Scientists may finally know why these magnificent corals glow in the dark
In shallow waters, corals' brilliant pinks, ravaging reds, and dazzling oranges can act as a kind of sunscreen. The fluorescent pigments protect corals' zooxanthellae—symbiotic algae which coral depend upon for survival—from too much sun. But why would deep water coral, which reside far from the sun's harshest rays, share such flashy coloration with their shallow cousins?
For a long time, researchers weren't sure. But a study released Wednesday in Proceedings of the Royal Society B may shed some light on the subject. The research suggests that while surface-dwelling coral use color to help block sunlight, their deep-sea cousins may actually use color to transform light into something the zooxanthellae can use more easily.
Anyone who has gone snorkeling knows that colors look different in the deep; water acts as a natural light filter. In fact, the ocean's sapphire hue is due to the fact that it tends to absorb colors in the red part of the light spectrum.The water removes red light like a filter, leaving behind the blue part of the light spectrum for us to see.
Fluorescence of the reef coral Echinophyllia sp. The orange-red fluorescence of its photoconvertible protein pigments enhances the light penetration within the tissue containing photosynthetic symbionts.
The problem, however, is that blue light isn't as great for stimulating photosynthesis as red light is. While corals don't perform photosynthesis, the zooxanthellae residing inside of them do. And coral depend on the products of zooxanthellae photosynthesis for as much as 90 percent of their energy needs. The coral's survival is wholly dependent on the algae's survival, and that means photosynthesis needs to happen.
By analyzing how well how well different light colors spread through dense layers of zooxanthellae, researchers from the United Kingdom's University of Southampton, the Interuniversity Institute for Marine Sciences of Eilat, and the University of Haifa were able to ascertain that corals in in deep water make a special type of fluorescent protein that captures blue light and re-emits it as orange-red light. The orange-red light can penetrate more deeply into the coral's tissue, essentially allowing the coral to spoon-feed the zooxanthellae the light it needs.
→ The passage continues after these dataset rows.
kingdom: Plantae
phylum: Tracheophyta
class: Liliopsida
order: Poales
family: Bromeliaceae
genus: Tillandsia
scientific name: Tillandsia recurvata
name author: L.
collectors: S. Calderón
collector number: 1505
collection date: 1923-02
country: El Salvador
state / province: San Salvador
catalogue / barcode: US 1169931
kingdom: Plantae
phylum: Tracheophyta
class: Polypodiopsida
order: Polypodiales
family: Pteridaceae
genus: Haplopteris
To help confirm their findings, they exposed bright red, fluorescent corals and similar but unpigmented ones to simulated deep water light environments in an aquarium. The red corals survived better in the long run that their unpigmented counterparts.
Fluorescence of the mouth region of the reef coral Lobophyllia hemprichii. The orange-red fluorescence of its photoconvertible protein pigments enhances the light penetration within the tissue containing photosynthetic symbionts.
"This is an important step forward in understanding how the mysterious fluorescent pigments in corals work," says Professor Jörg Wiedenmann, head of the Coral Reef Laboratory at the University of Southampton. "Our finding help us to understand how the amazing diversity of coral colors structures the communities on coral reef."
Deep red fluorescent proteins like the ones identified in the study, don't just help corals stay alive—they're helpful in medical research as well. Individual human protein cells are too small for us to see, but by tagging them with a fluorescent protein helps scientists to watch them in action. By illuminating cells, fluorescent proteins have helped researchers track diseases like HIV and confirm the existence of cancerous cells. In 2008, Martin Chalfie, Osamu Shimomura, and Roger Tsien received the Nobel Prize in chemistry for their discovery and development of green fluorescent protein (GFP) isolated from the jellyfish Aequorea victoria. GFP, however, has its limitations—which is why scientists are continue to hunt for new forms that could be useful in medical research.
But as coral reefs—and oceanic environments as a whole—face increasing threats from climate change, the question of whether or not we can find those useful proteins before they're gone grows increasingly important. After all, it took Shimomura and his colleagues more than forty years to isolate GFP.